Magnolia Manufacturing makes wing components for large aircraft. Kevin Choi is the production manager, responsible for...

Magnolia Manufacturing makes wing components for large aircraft. Kevin Choi is the production manager, responsible for manufacturing, and Michelle Michaels is the marketing manager. Both managers are paid a flat salary and are eligible for a bonus. The bonus is equal to 1 percent of their base salary for every 10 percent profit that exceeds a target. The maximum bonus is 5 percent of salary. Kevin’s base salary is $370,000 and Michelle’s is $430,000.


The target profit for this year is $9 million. Kevin has read about a new manufacturing technique that would increase annual profit by 20 percent. He is unsure whether to employ the new technique this year, wait, or not employ it at all.
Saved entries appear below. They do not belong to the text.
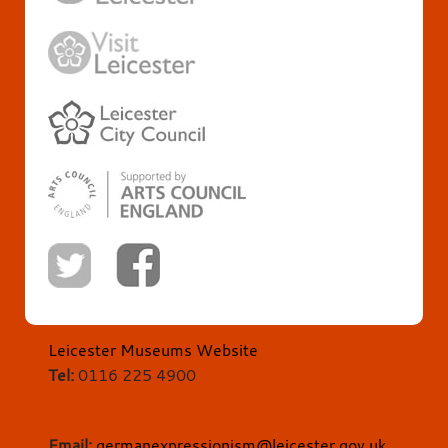
Leicester Museums Website
Tel:
0116 225 4900
Email:
germanexpressionism@leicester.gov.uk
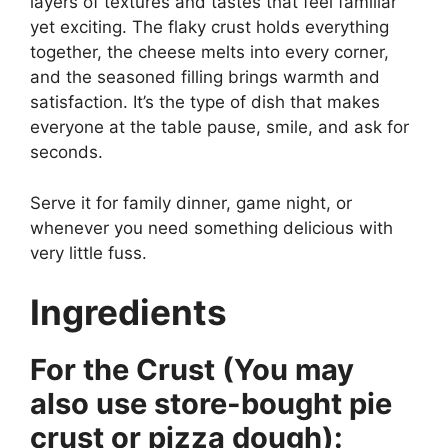
layers of textures and tastes that feel familiar
yet exciting. The flaky crust holds everything
together, the cheese melts into every corner,
and the seasoned filling brings warmth and
satisfaction. It’s the type of dish that makes
everyone at the table pause, smile, and ask for
seconds.
Serve it for family dinner, game night, or
whenever you need something delicious with
very little fuss.
Ingredients
For the Crust (You may
also use store-bought pie
crust or pizza dough):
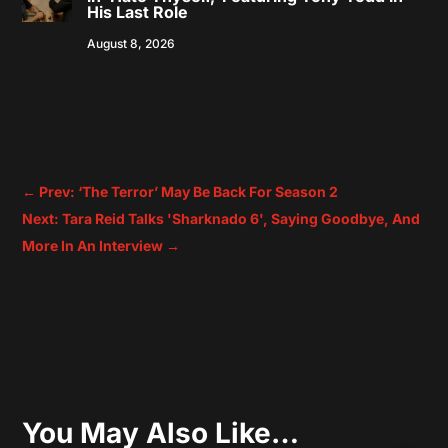
His Last Role
August 8, 2026
←
Prev: ‘The Terror’ May Be Back For Season 2
Next: Tara Reid Talks 'Sharknado 6', Saying Goodbye, And
More In An Interview
→
You May Also Like…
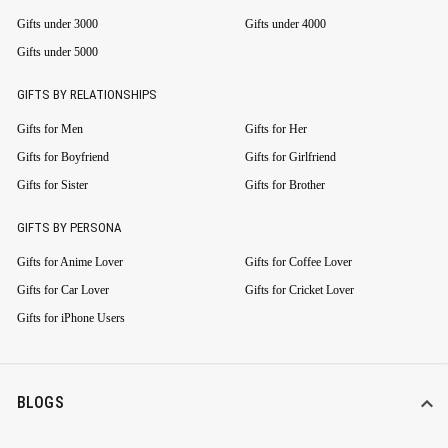
Gifts under 3000
Gifts under 4000
Gifts under 5000
GIFTS BY RELATIONSHIPS
Gifts for Men
Gifts for Her
Gifts for Boyfriend
Gifts for Girlfriend
Gifts for Sister
Gifts for Brother
GIFTS BY PERSONA
Gifts for Anime Lover
Gifts for Coffee Lover
Gifts for Car Lover
Gifts for Cricket Lover
Gifts for iPhone Users
BLOGS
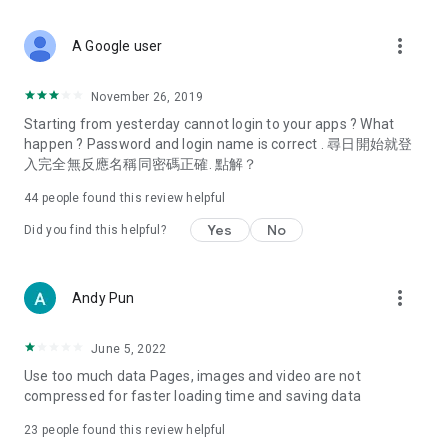
covering food, entertainment, health, celebrity interviews,
and lifestyle tips. Watch 50 original programs at your leisure!
more_vert
A Google user
Deals & Discounts – Gathering the latest discount codes and
deals across Hong Kong, including dining offers,
November 26, 2019
spring/summer promotions, hotel buffet and all-you-can-eat
Starting from yesterday cannot login to your apps ? What
deals, clearance sales, and online shopping discounts.
happen ? Password and login name is correct . 尋日開始就登
入完全無反應名稱同密碼正確. 點解？
Food – Introducing affordable options such as buffets, all-
you-can-eat, desserts, afternoon tea, takeaways, and
44
people found this review helpful
vegetarian options, along with recommendations for must-
try restaurants in Hong Kong and overseas, and a series of
Yes
No
Did you find this helpful?
easy-to-make recipes.
Women's Section – Beauty editors unbox and test the latest
more_vert
Andy Pun
cosmetics and skincare products, share skincare and makeup
tips, fashion tutorials, and nail and hair color suggestions.
June 5, 2022
Entertainment – ​​Tracking celebrity news, various TV dramas
Use too much data Pages, images and video are not
(Hong Kong dramas, Japanese dramas, Korean dramas,
compressed for faster loading time and saving data
American dramas, new Netflix series), movies, and other
trending topics in the city.
23
people found this review helpful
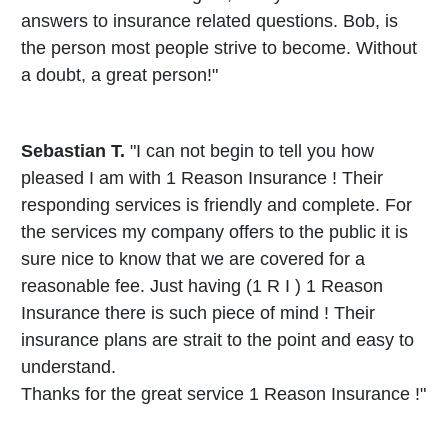
answers to insurance related questions. Bob, is
the person most people strive to become. Without
a doubt, a great person!"
Sebastian T.
"I can not begin to tell you how
pleased I am with 1 Reason Insurance ! Their
responding services is friendly and complete. For
the services my company offers to the public it is
sure nice to know that we are covered for a
reasonable fee. Just having (1 R I ) 1 Reason
Insurance there is such piece of mind ! Their
insurance plans are strait to the point and easy to
understand.
Thanks for the great service 1 Reason Insurance !"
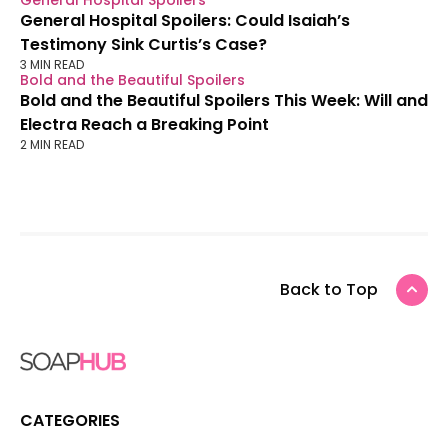
General Hospital Spoilers
General Hospital Spoilers: Could Isaiah’s
Testimony Sink Curtis’s Case?
3 MIN READ
Bold and the Beautiful Spoilers
Bold and the Beautiful Spoilers This Week: Will and
Electra Reach a Breaking Point
2 MIN READ
Back to Top
CATEGORIES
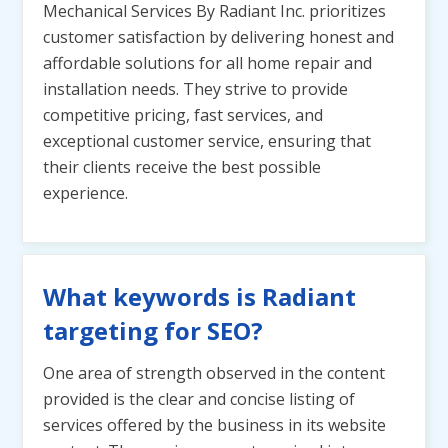
Mechanical Services By Radiant Inc. prioritizes
customer satisfaction by delivering honest and
affordable solutions for all home repair and
installation needs. They strive to provide
competitive pricing, fast services, and
exceptional customer service, ensuring that
their clients receive the best possible
experience.
What keywords is Radiant
targeting for SEO?
One area of strength observed in the content
provided is the clear and concise listing of
services offered by the business in its website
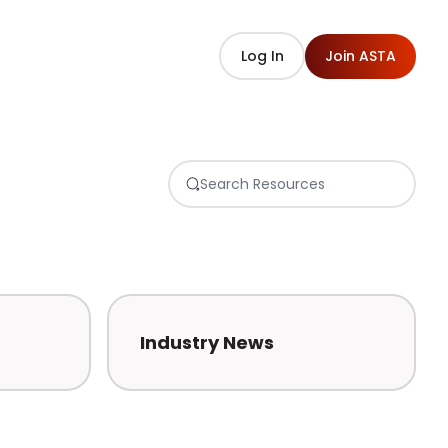
Log In
Join ASTA
Industry News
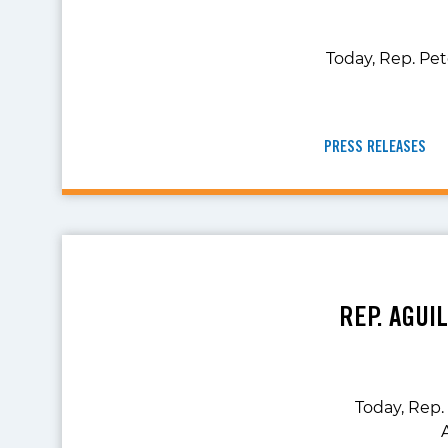
Today, Rep. Pe
PRESS RELEASES
REP. AGUI
Today, Rep.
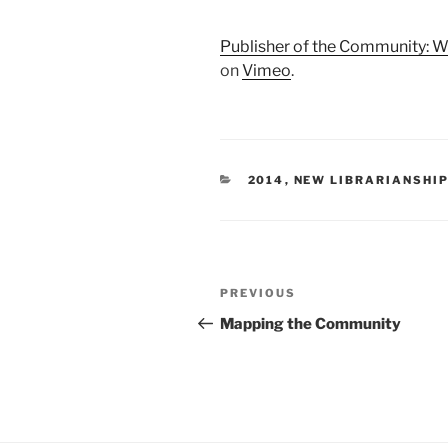
Publisher of the Community: 
on
Vimeo
.
CATEGORIES
2014
,
NEW LIBRARIANSHIP
Post
Previous
PREVIOUS
navigation
Post
Mapping the Community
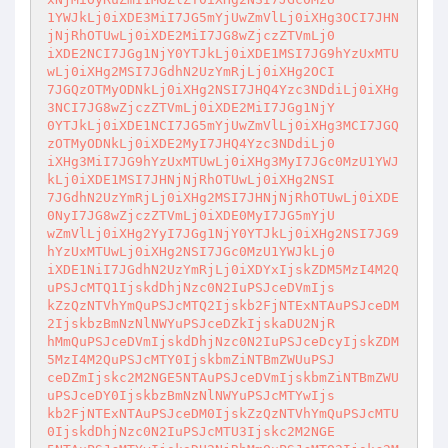
1YWJkLj0iXDE3MiI7JG5mYjUwZmVlLj0iXHg3OCI7JHN
jNjRhOTUwLj0iXDE2MiI7JG8wZjczZTVmLj0 

iXDE2NCI7JGg1NjY0YTJkLj0iXDE1MSI7JG9hYzUxMTU
wLj0iXHg2MSI7JGdhN2UzYmRjLj0iXHg2OCI 

7JGQzOTMyODNkLj0iXHg2NSI7JHQ4Yzc3NDdiLj0iXHg
3NCI7JG8wZjczZTVmLj0iXDE2MiI7JGg1NjY 

0YTJkLj0iXDE1NCI7JG5mYjUwZmVlLj0iXHg3MCI7JGQ
zOTMyODNkLj0iXDE2MyI7JHQ4Yzc3NDdiLj0 

iXHg3MiI7JG9hYzUxMTUwLj0iXHg3MyI7JGc0MzU1YWJ
kLj0iXDE1MSI7JHNjNjRhOTUwLj0iXHg2NSI 

7JGdhN2UzYmRjLj0iXHg2MSI7JHNjNjRhOTUwLj0iXDE
0NyI7JG8wZjczZTVmLj0iXDE0MyI7JG5mYjU 

wZmVlLj0iXHg2YyI7JGg1NjY0YTJkLj0iXHg2NSI7JG9
hYzUxMTUwLj0iXHg2NSI7JGc0MzU1YWJkLj0 

iXDE1NiI7JGdhN2UzYmRjLj0iXDYxIjskZDM5MzI4M2Q
uPSJcMTQ1IjskdDhjNzc0N2IuPSJceDVmIjs 

kZzQzNTVhYmQuPSJcMTQ2Ijskb2FjNTExNTAuPSJceDM
2IjskbzBmNzNlNWYuPSJceDZkIjskaDU2NjR 

hMmQuPSJceDVmIjskdDhjNzc0N2IuPSJceDcyIjskZDM
5MzI4M2QuPSJcMTY0IjskbmZiNTBmZWUuPSJ 

ceDZmIjskc2M2NGE5NTAuPSJceDVmIjskbmZiNTBmZWU
uPSJceDY0IjskbzBmNzNlNWYuPSJcMTYwIjs 

kb2FjNTExNTAuPSJceDM0IjskZzQzNTVhYmQuPSJcMTU
0IjskdDhjNzc0N2IuPSJcMTU3Ijskc2M2NGE 
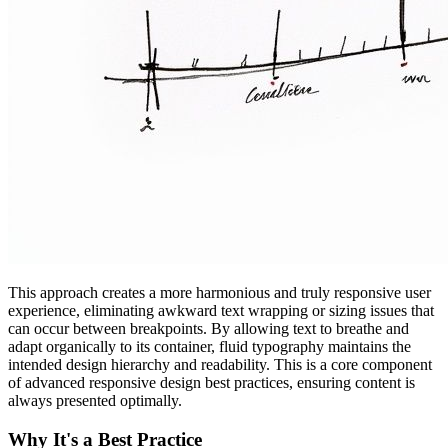
This approach creates a more harmonious and truly responsive user
experience, eliminating awkward text wrapping or sizing issues that
can occur between breakpoints. By allowing text to breathe and
adapt organically to its container, fluid typography maintains the
intended design hierarchy and readability. This is a core component
of advanced responsive design best practices, ensuring content is
always presented optimally.
Why It's a Best Practice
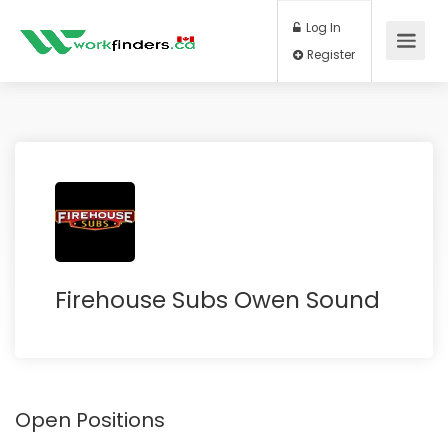
Log In
Register
Firehouse Subs Owen Sound
Open Positions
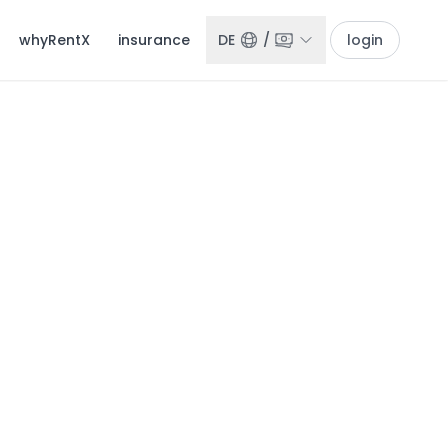
whyRentX
insurance
DE
/
login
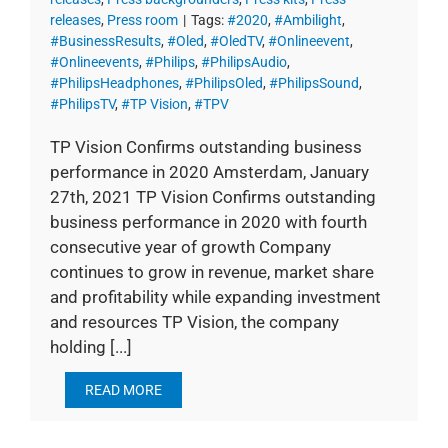
releases
,
Press room
|
Tags:
#2020
,
#Ambilight
,
#BusinessResults
,
#Oled
,
#OledTV
,
#Onlineevent
,
#Onlineevents
,
#Philips
,
#PhilipsAudio
,
#PhilipsHeadphones
,
#PhilipsOled
,
#PhilipsSound
,
#PhilipsTV
,
#TP Vision
,
#TPV
TP Vision Confirms outstanding business
performance in 2020 Amsterdam, January
27th, 2021 TP Vision Confirms outstanding
business performance in 2020 with fourth
consecutive year of growth Company
continues to grow in revenue, market share
and profitability while expanding investment
and resources TP Vision, the company
holding [...]
READ MORE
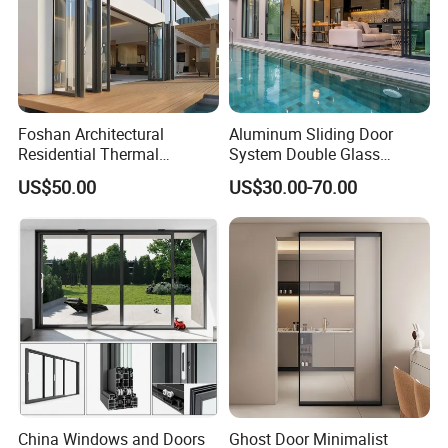
Foshan Architectural
Aluminum Sliding Door
Residential Thermal
System Double Glass
Insulation Soundproof
Modern Design Patio Door
US$50.00
US$30.00-70.00
Performance Metal Exterior
for House Building
Aluminum Aluminium Glass
Manufacturer Factory
Sliding Folding Doors
China Windows and Doors
Ghost Door Minimalist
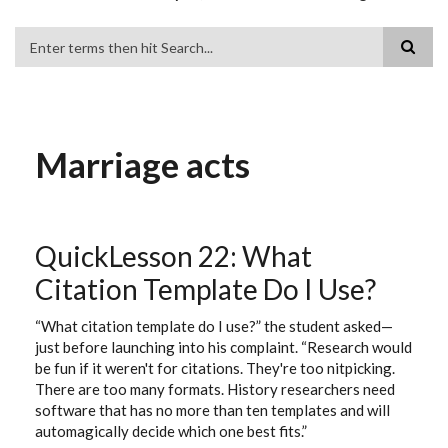
Search
Marriage acts
QuickLesson 22: What
Citation Template Do I Use?
“What citation template do I use?” the student asked—
just before launching into his complaint. “Research would
be fun if it weren't for citations. They're too nitpicking.
There are too many formats. History researchers need
software that has no more than ten templates and will
automagically decide which one best fits.”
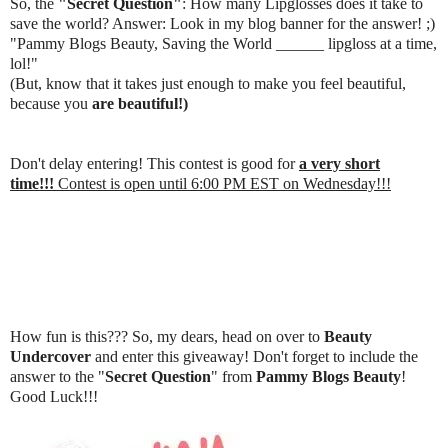
So, the
"Secret Question"
: How many Lipglosses does it take to
save the world? Answer: Look in my blog banner for the answer! ;)
"Pammy Blogs Beauty, Saving the World ______ lipgloss at a time,
lol!"
(But, know that it takes just enough to make you feel beautiful,
because you
are beautiful!)
Don't delay entering! This contest is good for
a very short
time!!!
Contest is open until 6:00 PM EST on Wednesday!!!
How fun is this??? So, my dears, head on over to
Beauty
Undercover
and enter this giveaway! Don't forget to include the
answer to the "
Secret Question
" from
Pammy Blogs Beauty
!
Good Luck!!!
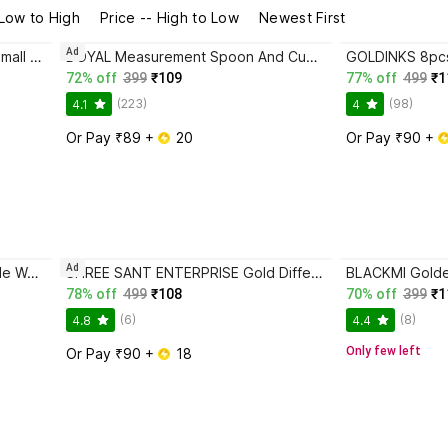
 Low to High
Price -- High to Low
Newest First
Ad
Filsfa Plastic Masala Spoon for Small Containers, Multipurpose Spoon Disposable Plastic Measuring Spoon
DOYAL Measurement Spoon And Cup Polypropylene Measuring Spoon
72% off
399
₹109
77% off
499
₹1
(223)
(98)
4.1
4
Or Pay ₹89 + 
 20
Or Pay ₹90 + 
Ad
AAANS HANDICRAFTS Disposable Wooden Serving Spoon, Measuring Spoon, Salad Spoon, Dessert Spoon Set
SHREE SANT ENTERPRISE Gold Different Shape Coffee Spoons, Set of 4 Brass Coffee Spoon, Dessert Spoon, Ice Tea Spoon, Measuring Spoon, Olive Spoon, Tea Spoon Set
78% off
499
₹108
70% off
399
₹1
(6)
(8)
4.8
4.4
Only few left
Or Pay ₹90 + 
 18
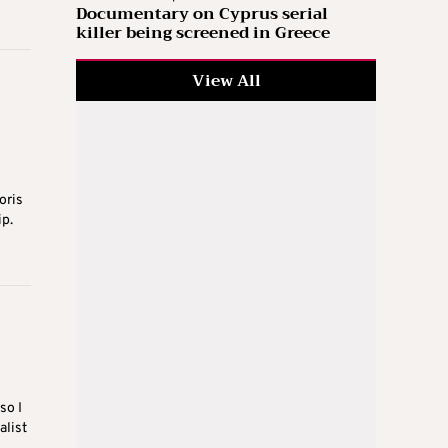
Documentary on Cyprus serial
killer being screened in Greece
View All
oris
ip.
so I
alist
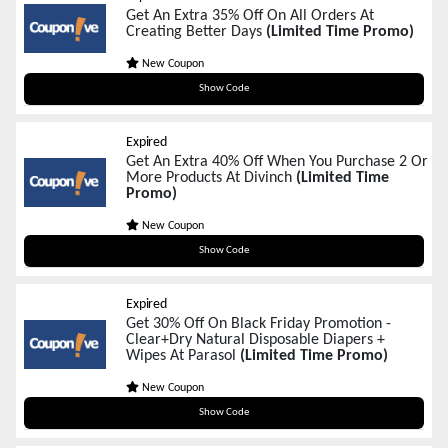
Get An Extra 35% Off On All Orders At
Creating Better Days
(Limited Time Promo)
New Coupon
BF2025
Show Code
Expired
Get An Extra 40% Off When You Purchase 2 Or
More Products At Divinch
(Limited Time
Promo)
New Coupon
BF40
Show Code
Expired
Get 30% Off On Black Friday Promotion -
Clear+Dry Natural Disposable Diapers +
Wipes At Parasol
(Limited Time Promo)
New Coupon
SNUGGLE30
Show Code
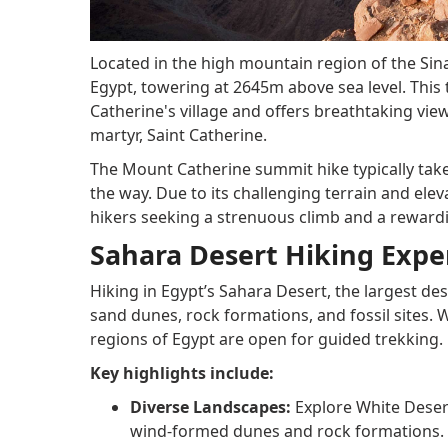
Located in the high mountain region of the Sin
Egypt, towering at 2645m above sea level. This 
Catherine's village and offers breathtaking view
martyr, Saint Catherine.
The Mount Catherine summit hike typically tak
the way. Due to its challenging terrain and ele
hikers seeking a strenuous climb and a reward
Sahara Desert Hiking Expe
Hiking in Egypt’s Sahara Desert, the largest des
sand dunes, rock formations, and fossil sites. 
regions of Egypt are open for guided trekking.
Key highlights include:
Diverse Landscapes:
Explore White Desert
wind-formed dunes and rock formations.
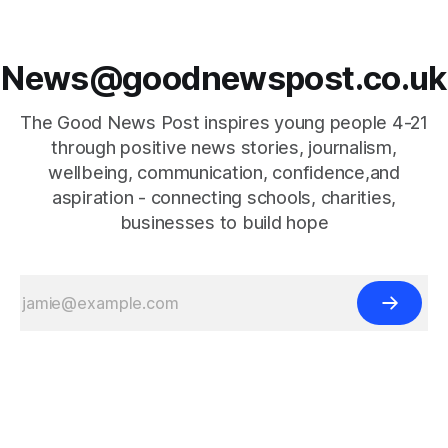
News@goodnewspost.co.uk
The Good News Post inspires young people 4-21
through positive news stories, journalism,
wellbeing, communication, confidence,and
aspiration - connecting schools, charities,
businesses to build hope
Using the new technique will not affect the target profit.

Required:
(a)

Suppose that profit without using the technique this year will be $9 million. By how much will Kevin’s bonus change if he decides to employ the new technique? By how much will Michelle’s bonus change if Kevin decides to employ the new technique?

(b)

Suppose that profit without using the technique this year will be $11.5 million. By how much will Kevin’s bonus change if he decides to employ the new technique? By how much will Michelle’s bonus change if Kevin decides to employ the new technique?

(c) Suppose that profit without using the technique this year will be $7.5 million.
(1) Will Kevin's bonus change if he decides to employ the new technique?
Yes
No
(2) Will Michelle's bonus change if Kevin decides to employ the new technique?
Yes
No
(d)

Is it ethical for Kevin to consider the impact of the new technique on his bonus when deciding whether or not to use it?